Do companies really go after that? I mean, I could understand it when it comes to a signing bonus within the first 3 months but a full first years' bonus? 

Also, what happens to your tax? Obv. you get some 60-70% of your bonus, do they expect you to pay back 100%? 

Please enlighten me here monkeys of WSO

28 Comments
 

Signing/relocation full clawback isn’t unusual. Otherwise you could move to SF for free, and live off of signing for a few months until you find a new gig to mysteriously disappear from.

 

Usually no, but depends on firm and what you are fired for. Most reasonable contract will (mostly for legal reasons) balance protecting you so you don’t get screwed (you move across the country and get fired, and company wants the money) and the company (you move across the country, take the money, and quit). But if you mean fired “for cause” (you punch your MD) vs laid off/cut due to budget then they can try and get that back, but usually will only go after large amounts. 

 

Yes likely they will clawback unless you leave for a job where they don't want to upset you (e.g. you go to corp dev for a client after 1.5 years because you liked working with them on some deal in your first year)

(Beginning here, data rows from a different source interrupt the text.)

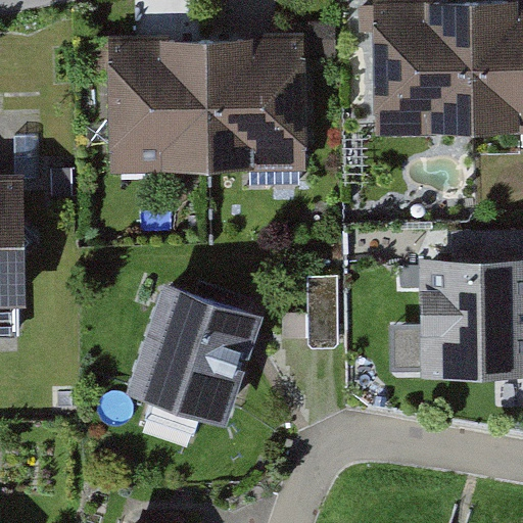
[(522,0),(363,6),(367,139),(522,133),(522,0)]
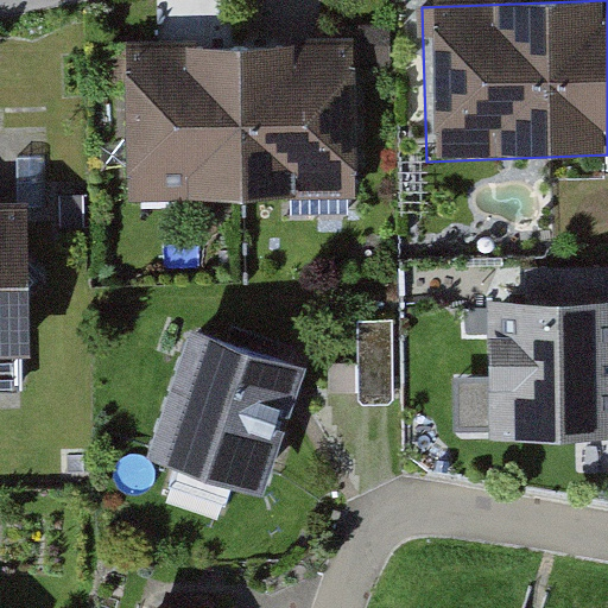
[(353,42),(121,50),(127,203),(358,195),(353,42)]
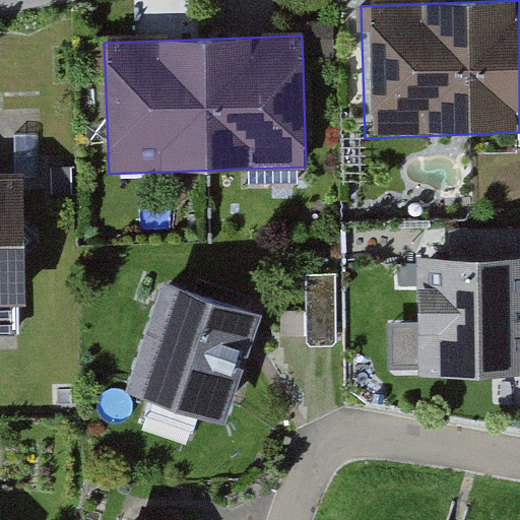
[(0,297),(25,297),(22,168),(0,168),(0,297)]
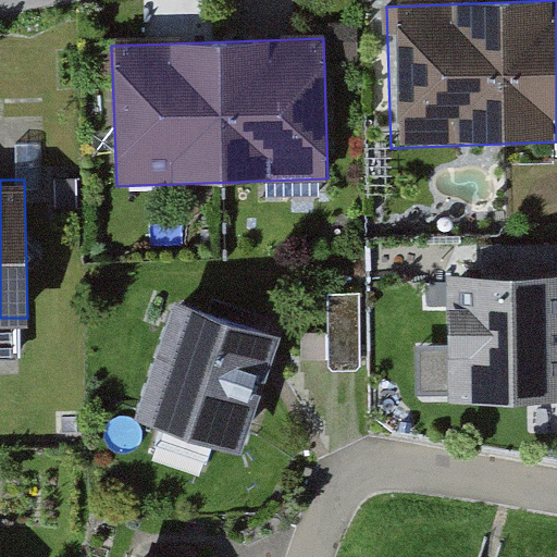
[(556,273),(444,277),(448,404),(556,399),(556,273)]
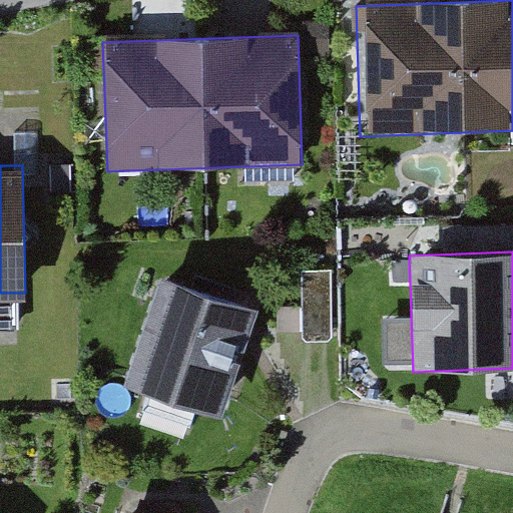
[(251,313),(156,281),(120,386),(215,418),(251,313)]
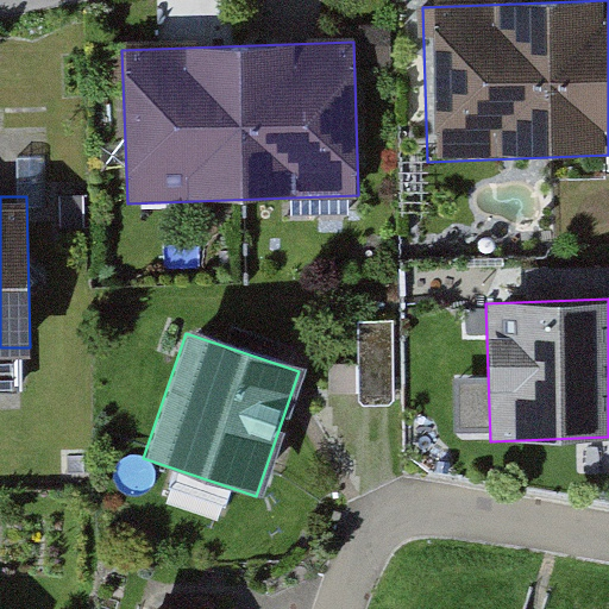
All buildings are outlined.
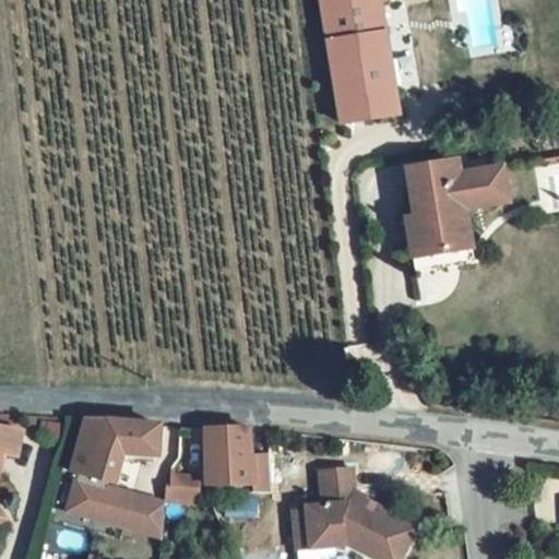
[(376,0),(318,0),(340,126),(395,117),(376,0)]
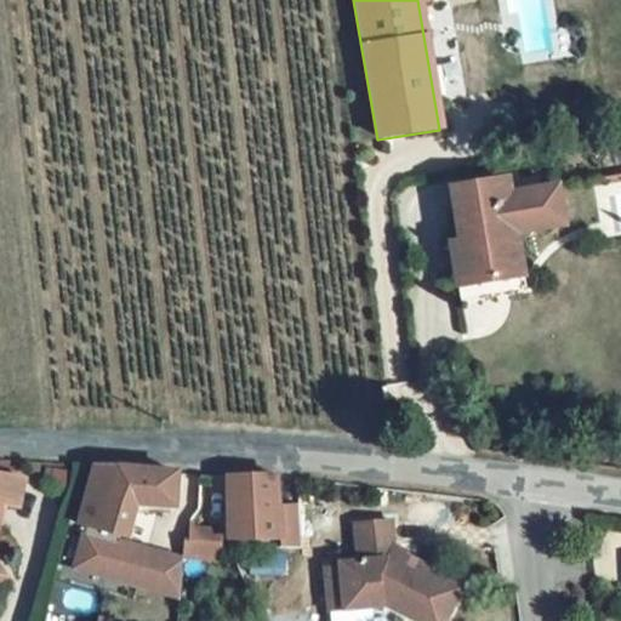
[(507,193),(505,178),(448,187),(457,240),(448,243),(450,254),(466,251),(471,285),(520,277),(513,232),(546,227),(543,217),(551,208),(559,206),(556,186),(507,193)]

You'll pay back 100%, and then the following April when you file your taxes you will get the tax that was withheld (~40%) on the bonus back in your refund. So you'll run a cash loss for the months in between

 

Seems like an excessive clawback. For signing bonuses/relocation I think clawback is reasonable, but not at 2 years. From experience, a 1-year clawback with decreasing % owed each month feels fair. By 6-months, if you left you would only owe 50% (or however it was exactly done) if you left. Not that it's a deal breaker, but something to consider I guess

 
Most Helpful

Clawback on anything other than signing bonus is not market. 

Send it back to HR with a redline scratching out the provision. Provide them both with a redline copy of the contract along with a clean version with your signature accompanied with an email stating you made an amendment to the contract as shown in the redline version, and that there is a clean version attached as well with your signature if changes are agreeable. If you are getting a signing bonus, you could also just make an amendment to the contract to only be applicable to the signing bonus which would specify things if the contract is just overly vague as currently written. 

This approach could play out a couple ways, they could not really care or notice and accept it, tell you they are not accepting the changes, or worst case scenario rescind your offer.